Profession producteur
Bob Oré Abitbol
Je devais avoir entre dix et onze ans lorsque je reçu de mon très cher père qui l’avait acheté à vil prix à une vente aux enchères, un projecteur de films à manivelle dernier cri : Une super affaire!
Nous vivions encore à la Rue Lusitania, à Casablanca, rue et quartier mythiques alors et qui le sont restés jusqu'aujourd’hui.
Comme je rêvais depuis ma plus tendre enfance de faire du cinéma, quels que soient le rôle ou la fonction, ce cadeau prodigieux venait confirmer ma vocation, affirmer mes plus folles ambitions et me promu instantanément au titre noble et ronflant de « producteur ».
Dès la semaine suivante, je m’installais chez l’un de mes voisins, Lolo Lévy, les gentils parents Ito et Baba sidi Lévy se prêtant au jeu.
J’étalais un grand drap blanc sur le mur du salon arabe au sous -sol, me procurais quelques films de l’incontournable et inénarrable Charlot puis fit le tour du quartier pour promouvoir ma nouvelle « salle de Ciné » et « mon dernier film ».

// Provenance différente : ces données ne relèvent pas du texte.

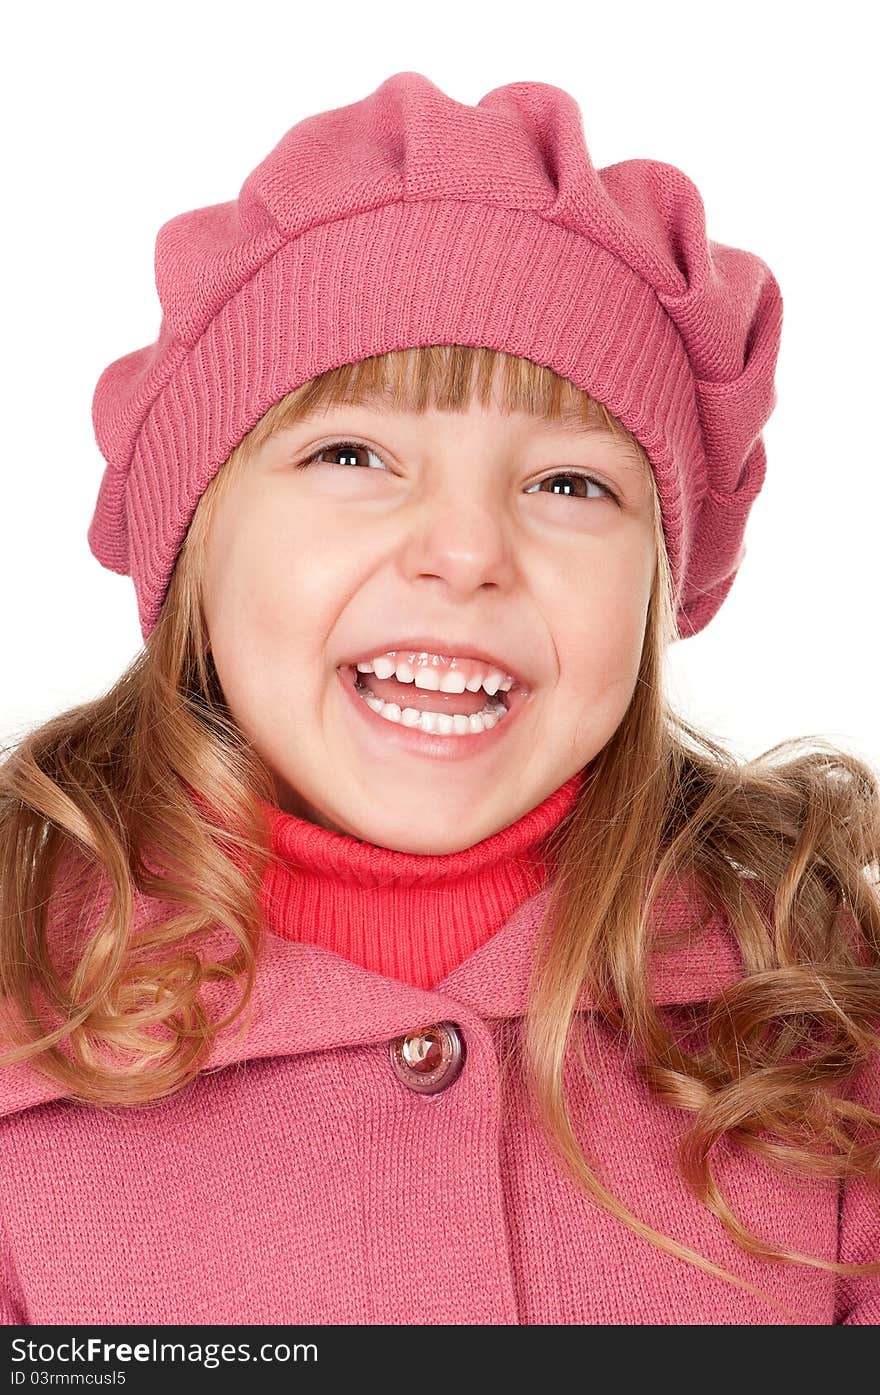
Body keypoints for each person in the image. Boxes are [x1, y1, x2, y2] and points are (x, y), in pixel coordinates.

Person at [0, 71, 877, 1327]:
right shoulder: (23, 1019)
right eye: (350, 455)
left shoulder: (819, 1028)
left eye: (570, 485)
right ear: (191, 545)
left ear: (656, 586)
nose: (463, 552)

Tous les gosses du quartier, en mal de divertissement, la télévision n’étant qu’à ses balbutiements, accoururent.
Contre quelques francs, un crayon a peine entamé, une gomme pratiquement neuve, je laissais entrer dans « ce sanctuaire » mes nouveaux spectateurs.
Aussitôt la salle pleine, nous ne démarrions pas sans cela, la lumière s’éteignait et accompagné du bruit mécanique de l’appareil, la projection pouvait commençait.

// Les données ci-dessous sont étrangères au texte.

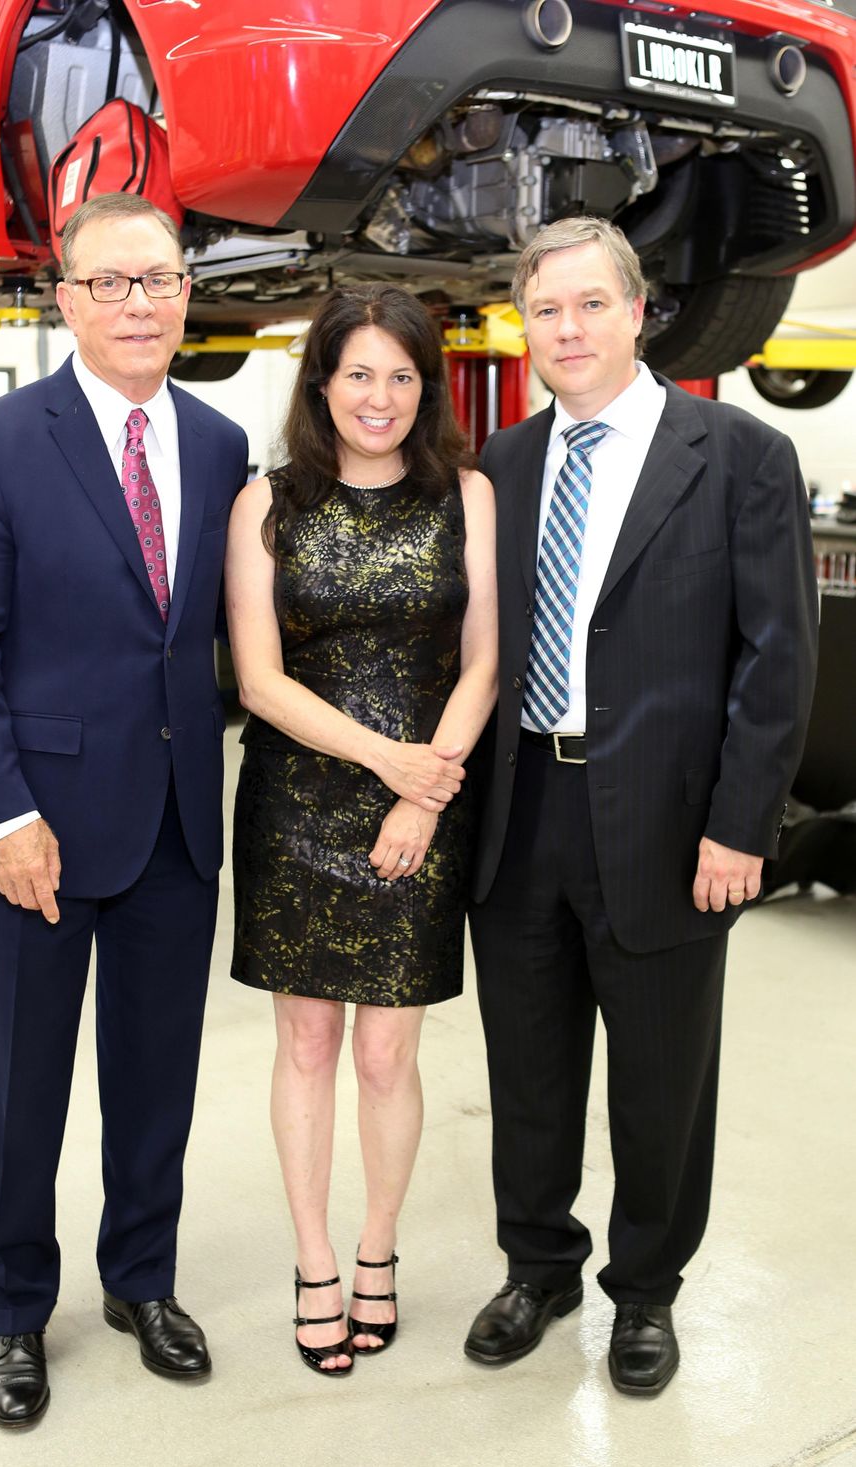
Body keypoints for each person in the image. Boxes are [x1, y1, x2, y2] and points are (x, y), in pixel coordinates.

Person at [464, 216, 818, 1395]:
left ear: (636, 310)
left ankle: (646, 1289)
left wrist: (740, 823)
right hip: (519, 812)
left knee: (661, 1076)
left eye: (586, 305)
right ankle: (537, 1262)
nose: (564, 330)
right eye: (544, 310)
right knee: (525, 1065)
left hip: (671, 827)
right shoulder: (503, 464)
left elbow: (775, 659)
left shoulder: (736, 453)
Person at [0, 193, 249, 1427]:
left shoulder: (217, 447)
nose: (139, 305)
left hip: (171, 819)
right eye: (110, 284)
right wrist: (2, 815)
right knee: (20, 1085)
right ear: (65, 301)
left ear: (184, 294)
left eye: (158, 281)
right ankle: (13, 1309)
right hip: (38, 830)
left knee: (155, 1074)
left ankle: (141, 1280)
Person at [225, 283, 497, 1375]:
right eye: (357, 374)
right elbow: (257, 678)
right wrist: (393, 764)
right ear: (321, 383)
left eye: (400, 376)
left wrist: (422, 794)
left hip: (423, 806)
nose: (377, 397)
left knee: (388, 1049)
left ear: (423, 388)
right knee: (306, 1042)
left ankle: (377, 1248)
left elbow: (480, 659)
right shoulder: (266, 502)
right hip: (300, 802)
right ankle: (313, 1261)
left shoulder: (465, 496)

Dès l’apparition de Charlot, les rires fusaient, clairs et répétés comme des cascades.
Il fallait voir le visage de tous ces petits garçons et de toutes ces petites filles, les yeux brillants, hilares, les cheveux à la diable, se tenant par la main ou par les épaules comme pour mieux partager, dans une communion parfaite, ces moments de joie pure.
Il me semblait que c’était moi qui les faisais rire, moi le catalyseur de toutes leurs émotions, moi qu’ils remerciaient de leur procurer ces moments de douce félicité.